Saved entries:
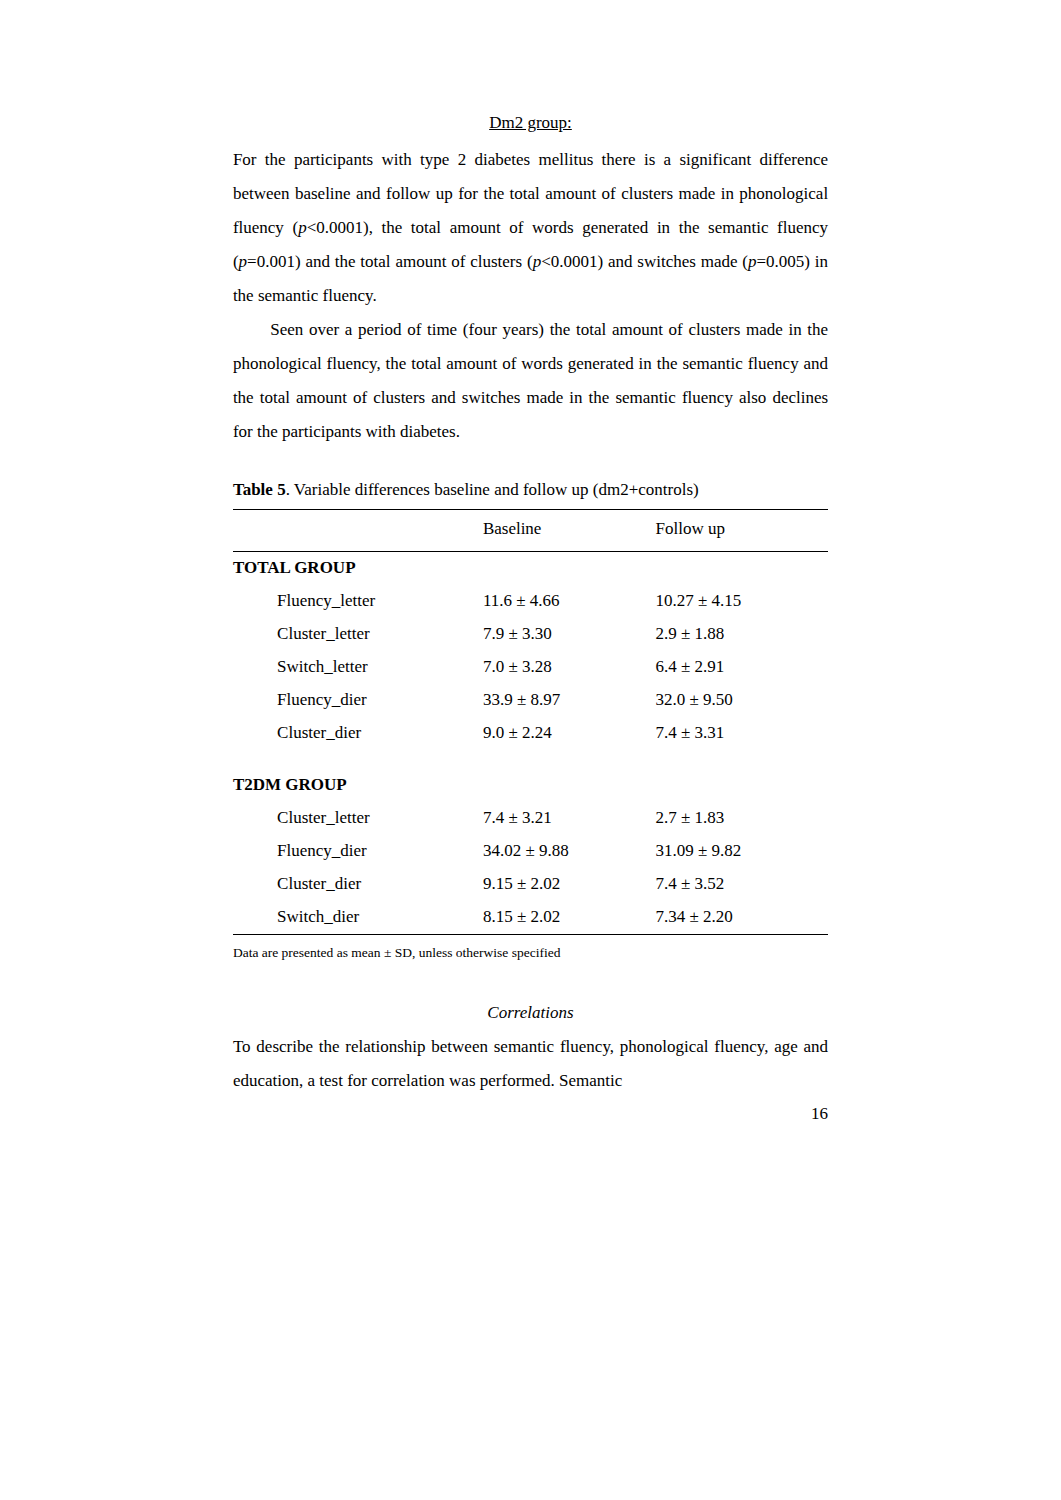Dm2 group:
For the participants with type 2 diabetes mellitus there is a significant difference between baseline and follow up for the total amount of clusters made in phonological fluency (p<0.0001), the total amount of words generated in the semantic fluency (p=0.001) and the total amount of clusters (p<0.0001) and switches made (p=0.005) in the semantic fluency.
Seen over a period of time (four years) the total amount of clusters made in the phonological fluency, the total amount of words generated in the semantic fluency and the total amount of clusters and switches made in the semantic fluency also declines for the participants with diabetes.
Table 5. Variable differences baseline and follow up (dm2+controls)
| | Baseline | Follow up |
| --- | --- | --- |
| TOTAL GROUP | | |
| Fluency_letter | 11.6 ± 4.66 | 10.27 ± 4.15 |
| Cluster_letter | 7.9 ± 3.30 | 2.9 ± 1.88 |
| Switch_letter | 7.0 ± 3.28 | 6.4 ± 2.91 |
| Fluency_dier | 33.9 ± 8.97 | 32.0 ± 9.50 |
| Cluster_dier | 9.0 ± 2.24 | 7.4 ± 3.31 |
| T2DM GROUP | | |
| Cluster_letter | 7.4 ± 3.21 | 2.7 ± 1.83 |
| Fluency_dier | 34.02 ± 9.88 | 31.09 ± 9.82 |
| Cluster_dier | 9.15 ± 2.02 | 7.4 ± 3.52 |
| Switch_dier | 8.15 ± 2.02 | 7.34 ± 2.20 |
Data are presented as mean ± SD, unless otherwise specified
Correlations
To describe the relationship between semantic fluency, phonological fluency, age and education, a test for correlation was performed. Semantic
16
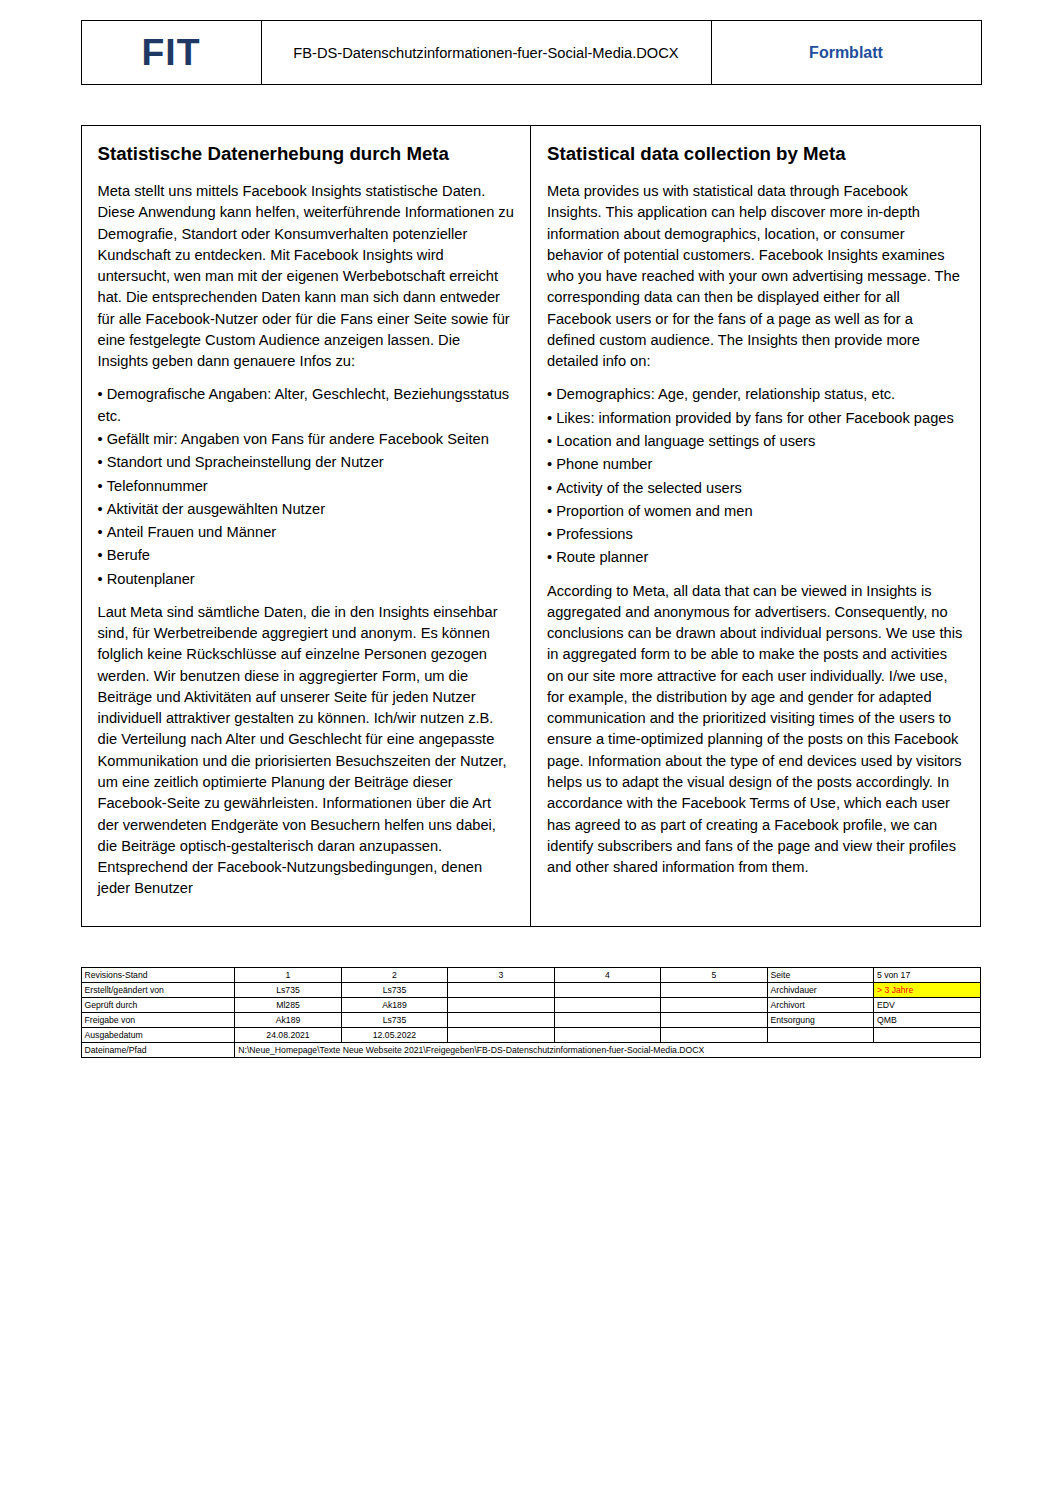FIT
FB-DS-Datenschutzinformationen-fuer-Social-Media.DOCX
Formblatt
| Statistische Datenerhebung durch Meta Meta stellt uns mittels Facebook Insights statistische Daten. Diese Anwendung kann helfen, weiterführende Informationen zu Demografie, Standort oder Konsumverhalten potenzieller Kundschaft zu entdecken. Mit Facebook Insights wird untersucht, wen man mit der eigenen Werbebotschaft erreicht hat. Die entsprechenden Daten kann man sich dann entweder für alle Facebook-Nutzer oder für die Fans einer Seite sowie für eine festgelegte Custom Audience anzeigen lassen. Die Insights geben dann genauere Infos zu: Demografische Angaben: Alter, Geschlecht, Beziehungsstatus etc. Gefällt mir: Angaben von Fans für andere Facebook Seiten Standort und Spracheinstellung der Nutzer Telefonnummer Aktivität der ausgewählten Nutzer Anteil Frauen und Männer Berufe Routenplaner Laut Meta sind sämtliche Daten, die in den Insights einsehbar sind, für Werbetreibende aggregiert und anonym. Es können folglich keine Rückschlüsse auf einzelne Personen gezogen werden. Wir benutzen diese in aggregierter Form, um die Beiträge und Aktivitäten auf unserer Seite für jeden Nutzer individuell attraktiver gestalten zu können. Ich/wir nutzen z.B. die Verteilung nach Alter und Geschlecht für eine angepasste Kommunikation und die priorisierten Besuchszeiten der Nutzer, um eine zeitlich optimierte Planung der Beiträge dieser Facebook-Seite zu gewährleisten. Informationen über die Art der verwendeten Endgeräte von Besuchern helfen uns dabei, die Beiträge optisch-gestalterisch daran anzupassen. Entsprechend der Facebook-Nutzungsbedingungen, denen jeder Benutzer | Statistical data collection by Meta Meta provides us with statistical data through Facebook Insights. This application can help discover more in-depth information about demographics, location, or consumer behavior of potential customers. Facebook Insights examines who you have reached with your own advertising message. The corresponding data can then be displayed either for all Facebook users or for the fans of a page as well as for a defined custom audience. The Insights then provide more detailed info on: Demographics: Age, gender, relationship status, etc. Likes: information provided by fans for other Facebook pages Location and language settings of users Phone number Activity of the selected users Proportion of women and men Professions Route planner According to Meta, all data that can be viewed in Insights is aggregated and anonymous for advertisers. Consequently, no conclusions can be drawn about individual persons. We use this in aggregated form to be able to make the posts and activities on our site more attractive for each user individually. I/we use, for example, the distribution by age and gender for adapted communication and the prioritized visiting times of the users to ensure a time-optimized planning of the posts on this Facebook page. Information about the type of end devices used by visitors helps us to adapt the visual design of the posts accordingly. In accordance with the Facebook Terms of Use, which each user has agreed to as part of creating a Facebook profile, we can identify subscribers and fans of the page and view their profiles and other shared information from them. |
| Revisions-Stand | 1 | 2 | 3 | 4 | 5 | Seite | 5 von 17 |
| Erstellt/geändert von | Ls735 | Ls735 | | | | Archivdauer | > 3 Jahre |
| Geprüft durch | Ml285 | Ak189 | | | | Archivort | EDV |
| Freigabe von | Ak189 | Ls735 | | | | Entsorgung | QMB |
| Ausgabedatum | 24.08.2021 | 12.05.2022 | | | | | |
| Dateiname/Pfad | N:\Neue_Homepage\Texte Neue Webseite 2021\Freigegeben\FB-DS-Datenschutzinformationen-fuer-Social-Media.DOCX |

• TASK GOAL: Could you restate every record above word for word, dropping the pictures?

• ANSWER SECTION:
Dm2 group:
For the participants with type 2 diabetes mellitus there is a significant difference between baseline and follow up for the total amount of clusters made in phonological fluency (p<0.0001), the total amount of words generated in the semantic fluency (p=0.001) and the total amount of clusters (p<0.0001) and switches made (p=0.005) in the semantic fluency.
Seen over a period of time (four years) the total amount of clusters made in the phonological fluency, the total amount of words generated in the semantic fluency and the total amount of clusters and switches made in the semantic fluency also declines for the participants with diabetes.
Table 5. Variable differences baseline and follow up (dm2+controls)
| | Baseline | Follow up |
| --- | --- | --- |
| TOTAL GROUP | | |
| Fluency_letter | 11.6 ± 4.66 | 10.27 ± 4.15 |
| Cluster_letter | 7.9 ± 3.30 | 2.9 ± 1.88 |
| Switch_letter | 7.0 ± 3.28 | 6.4 ± 2.91 |
| Fluency_dier | 33.9 ± 8.97 | 32.0 ± 9.50 |
| Cluster_dier | 9.0 ± 2.24 | 7.4 ± 3.31 |
| T2DM GROUP | | |
| Cluster_letter | 7.4 ± 3.21 | 2.7 ± 1.83 |
| Fluency_dier | 34.02 ± 9.88 | 31.09 ± 9.82 |
| Cluster_dier | 9.15 ± 2.02 | 7.4 ± 3.52 |
| Switch_dier | 8.15 ± 2.02 | 7.34 ± 2.20 |
Data are presented as mean ± SD, unless otherwise specified
Correlations
To describe the relationship between semantic fluency, phonological fluency, age and education, a test for correlation was performed. Semantic
16
FIT
FB-DS-Datenschutzinformationen-fuer-Social-Media.DOCX
Formblatt
| Statistische Datenerhebung durch Meta Meta stellt uns mittels Facebook Insights statistische Daten. Diese Anwendung kann helfen, weiterführende Informationen zu Demografie, Standort oder Konsumverhalten potenzieller Kundschaft zu entdecken. Mit Facebook Insights wird untersucht, wen man mit der eigenen Werbebotschaft erreicht hat. Die entsprechenden Daten kann man sich dann entweder für alle Facebook-Nutzer oder für die Fans einer Seite sowie für eine festgelegte Custom Audience anzeigen lassen. Die Insights geben dann genauere Infos zu: Demografische Angaben: Alter, Geschlecht, Beziehungsstatus etc. Gefällt mir: Angaben von Fans für andere Facebook Seiten Standort und Spracheinstellung der Nutzer Telefonnummer Aktivität der ausgewählten Nutzer Anteil Frauen und Männer Berufe Routenplaner Laut Meta sind sämtliche Daten, die in den Insights einsehbar sind, für Werbetreibende aggregiert und anonym. Es können folglich keine Rückschlüsse auf einzelne Personen gezogen werden. Wir benutzen diese in aggregierter Form, um die Beiträge und Aktivitäten auf unserer Seite für jeden Nutzer individuell attraktiver gestalten zu können. Ich/wir nutzen z.B. die Verteilung nach Alter und Geschlecht für eine angepasste Kommunikation und die priorisierten Besuchszeiten der Nutzer, um eine zeitlich optimierte Planung der Beiträge dieser Facebook-Seite zu gewährleisten. Informationen über die Art der verwendeten Endgeräte von Besuchern helfen uns dabei, die Beiträge optisch-gestalterisch daran anzupassen. Entsprechend der Facebook-Nutzungsbedingungen, denen jeder Benutzer | Statistical data collection by Meta Meta provides us with statistical data through Facebook Insights. This application can help discover more in-depth information about demographics, location, or consumer behavior of potential customers. Facebook Insights examines who you have reached with your own advertising message. The corresponding data can then be displayed either for all Facebook users or for the fans of a page as well as for a defined custom audience. The Insights then provide more detailed info on: Demographics: Age, gender, relationship status, etc. Likes: information provided by fans for other Facebook pages Location and language settings of users Phone number Activity of the selected users Proportion of women and men Professions Route planner According to Meta, all data that can be viewed in Insights is aggregated and anonymous for advertisers. Consequently, no conclusions can be drawn about individual persons. We use this in aggregated form to be able to make the posts and activities on our site more attractive for each user individually. I/we use, for example, the distribution by age and gender for adapted communication and the prioritized visiting times of the users to ensure a time-optimized planning of the posts on this Facebook page. Information about the type of end devices used by visitors helps us to adapt the visual design of the posts accordingly. In accordance with the Facebook Terms of Use, which each user has agreed to as part of creating a Facebook profile, we can identify subscribers and fans of the page and view their profiles and other shared information from them. |
| Revisions-Stand | 1 | 2 | 3 | 4 | 5 | Seite | 5 von 17 |
| Erstellt/geändert von | Ls735 | Ls735 | | | | Archivdauer | > 3 Jahre |
| Geprüft durch | Ml285 | Ak189 | | | | Archivort | EDV |
| Freigabe von | Ak189 | Ls735 | | | | Entsorgung | QMB |
| Ausgabedatum | 24.08.2021 | 12.05.2022 | | | | | |
| Dateiname/Pfad | N:\Neue_Homepage\Texte Neue Webseite 2021\Freigegeben\FB-DS-Datenschutzinformationen-fuer-Social-Media.DOCX |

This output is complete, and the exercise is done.